• _What the task requires_
Transcribe the listing that follows in full, omitting pictures.

───

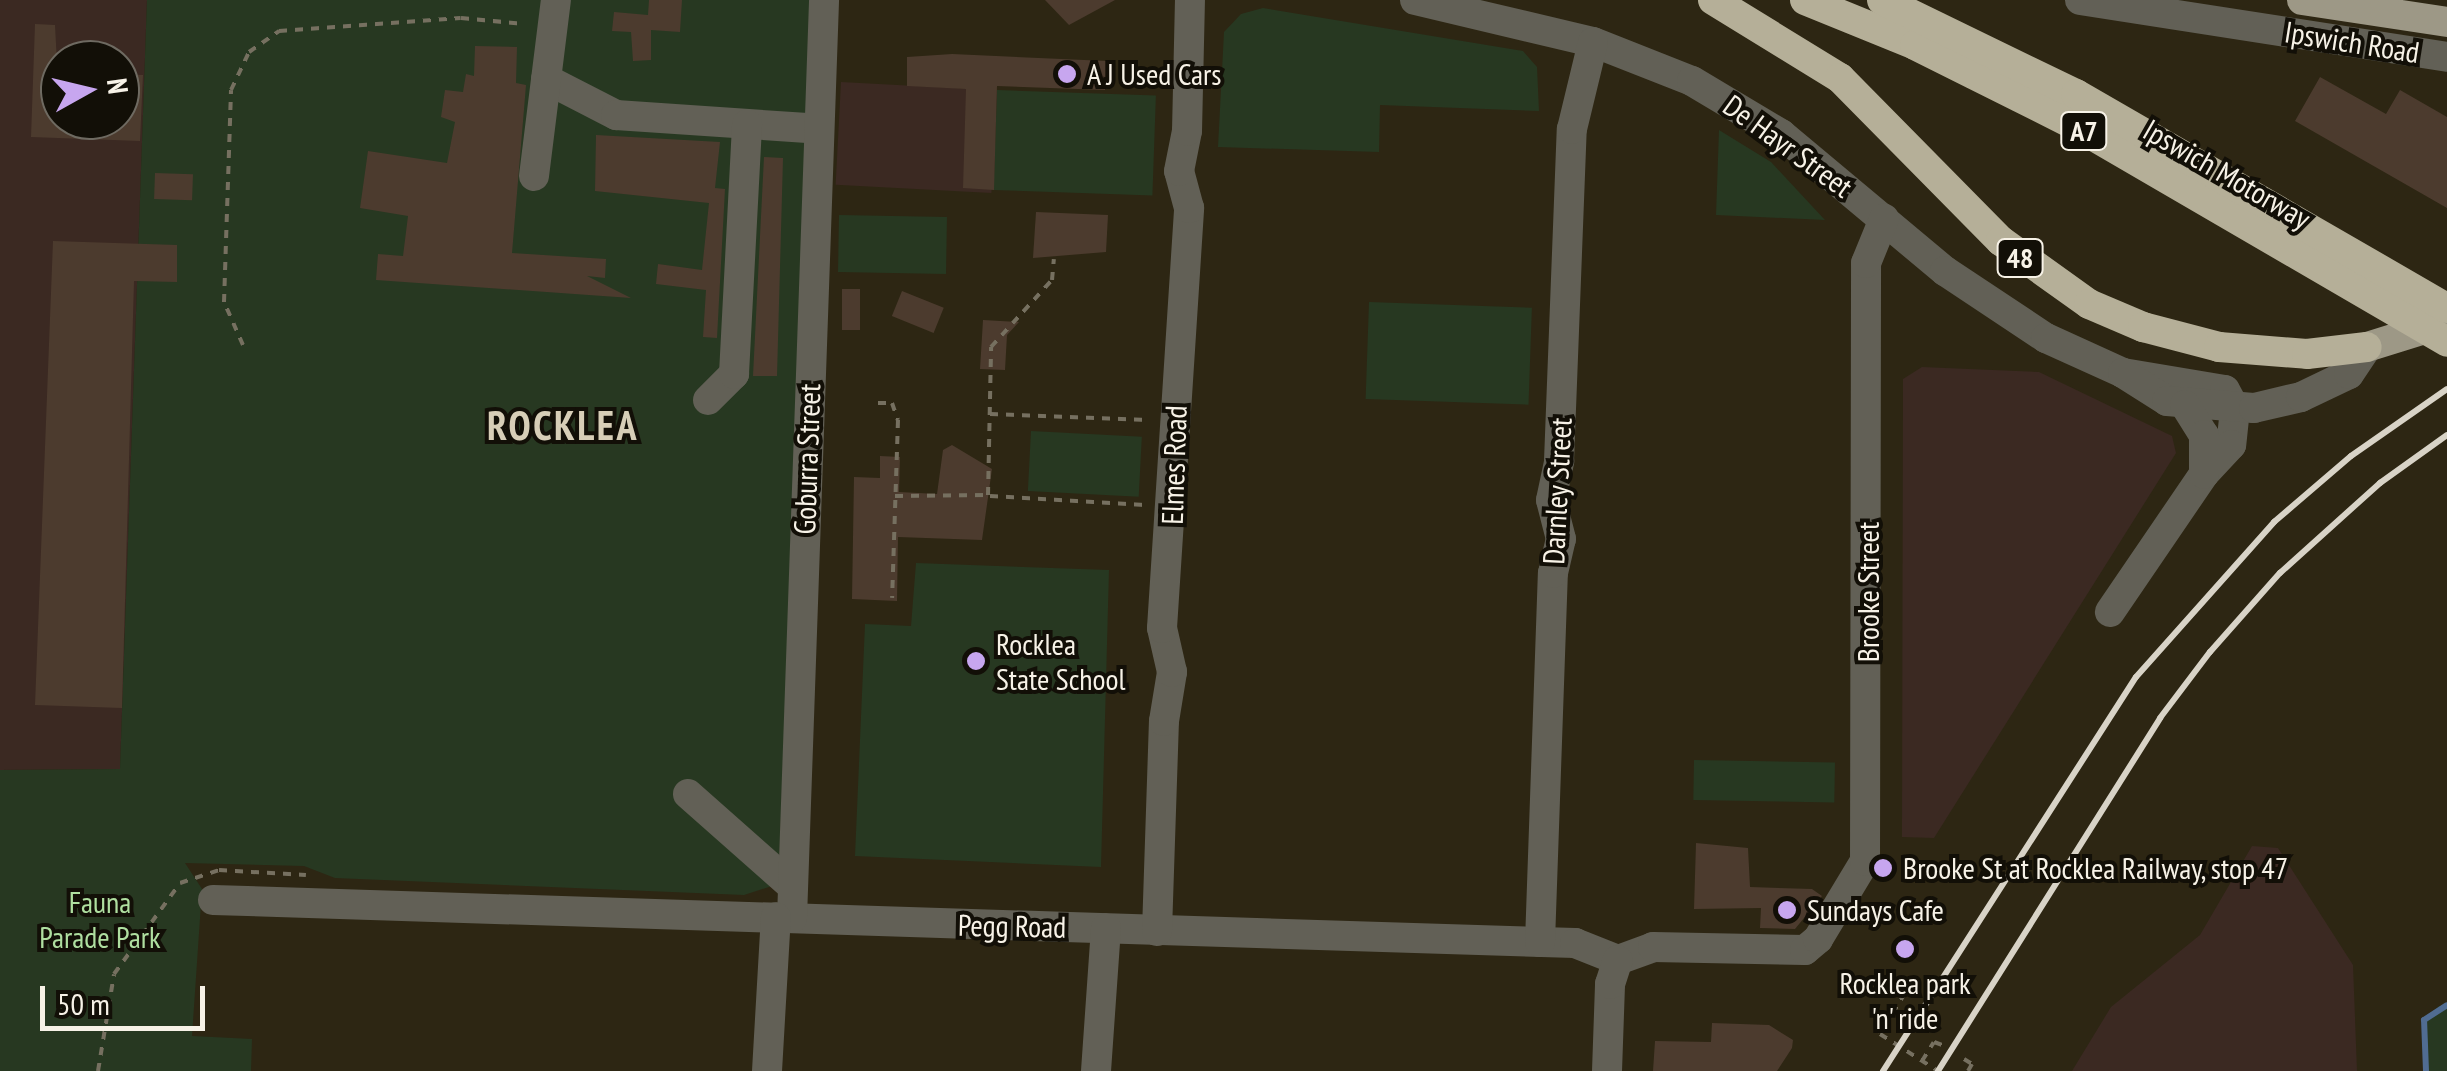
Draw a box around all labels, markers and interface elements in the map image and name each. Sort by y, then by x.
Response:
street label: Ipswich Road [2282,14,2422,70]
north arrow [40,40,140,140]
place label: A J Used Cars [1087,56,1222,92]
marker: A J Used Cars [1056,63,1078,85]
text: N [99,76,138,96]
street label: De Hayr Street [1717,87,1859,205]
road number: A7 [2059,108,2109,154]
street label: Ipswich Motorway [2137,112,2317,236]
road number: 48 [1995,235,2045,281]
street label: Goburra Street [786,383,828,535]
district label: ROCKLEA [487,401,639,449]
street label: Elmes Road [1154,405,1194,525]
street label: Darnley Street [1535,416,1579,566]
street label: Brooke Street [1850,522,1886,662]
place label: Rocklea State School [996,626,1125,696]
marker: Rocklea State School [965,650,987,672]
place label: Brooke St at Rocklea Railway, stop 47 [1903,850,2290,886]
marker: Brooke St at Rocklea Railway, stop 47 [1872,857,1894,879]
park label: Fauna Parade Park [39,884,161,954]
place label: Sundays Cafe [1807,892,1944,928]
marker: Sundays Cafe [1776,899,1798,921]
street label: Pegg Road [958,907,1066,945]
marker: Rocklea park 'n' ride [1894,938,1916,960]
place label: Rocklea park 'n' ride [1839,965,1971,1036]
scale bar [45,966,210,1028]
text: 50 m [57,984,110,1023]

───

• _Exercise answer_
Draw a box around all labels, markers and interface elements in the map image and name each. Sort by y, then by x.
Response:
street label: Ipswich Road [2282,14,2422,70]
north arrow [40,40,140,140]
place label: A J Used Cars [1087,56,1222,92]
marker: A J Used Cars [1056,63,1078,85]
text: N [99,76,138,96]
street label: De Hayr Street [1717,87,1859,205]
road number: A7 [2059,108,2109,154]
street label: Ipswich Motorway [2137,112,2317,236]
road number: 48 [1995,235,2045,281]
street label: Goburra Street [786,383,828,535]
district label: ROCKLEA [487,401,639,449]
street label: Elmes Road [1154,405,1194,525]
street label: Darnley Street [1535,416,1579,566]
street label: Brooke Street [1850,522,1886,662]
place label: Rocklea State School [996,626,1125,696]
marker: Rocklea State School [965,650,987,672]
place label: Brooke St at Rocklea Railway, stop 47 [1903,850,2290,886]
marker: Brooke St at Rocklea Railway, stop 47 [1872,857,1894,879]
park label: Fauna Parade Park [39,884,161,954]
place label: Sundays Cafe [1807,892,1944,928]
marker: Sundays Cafe [1776,899,1798,921]
street label: Pegg Road [958,907,1066,945]
marker: Rocklea park 'n' ride [1894,938,1916,960]
place label: Rocklea park 'n' ride [1839,965,1971,1036]
scale bar [45,966,210,1028]
text: 50 m [57,984,110,1023]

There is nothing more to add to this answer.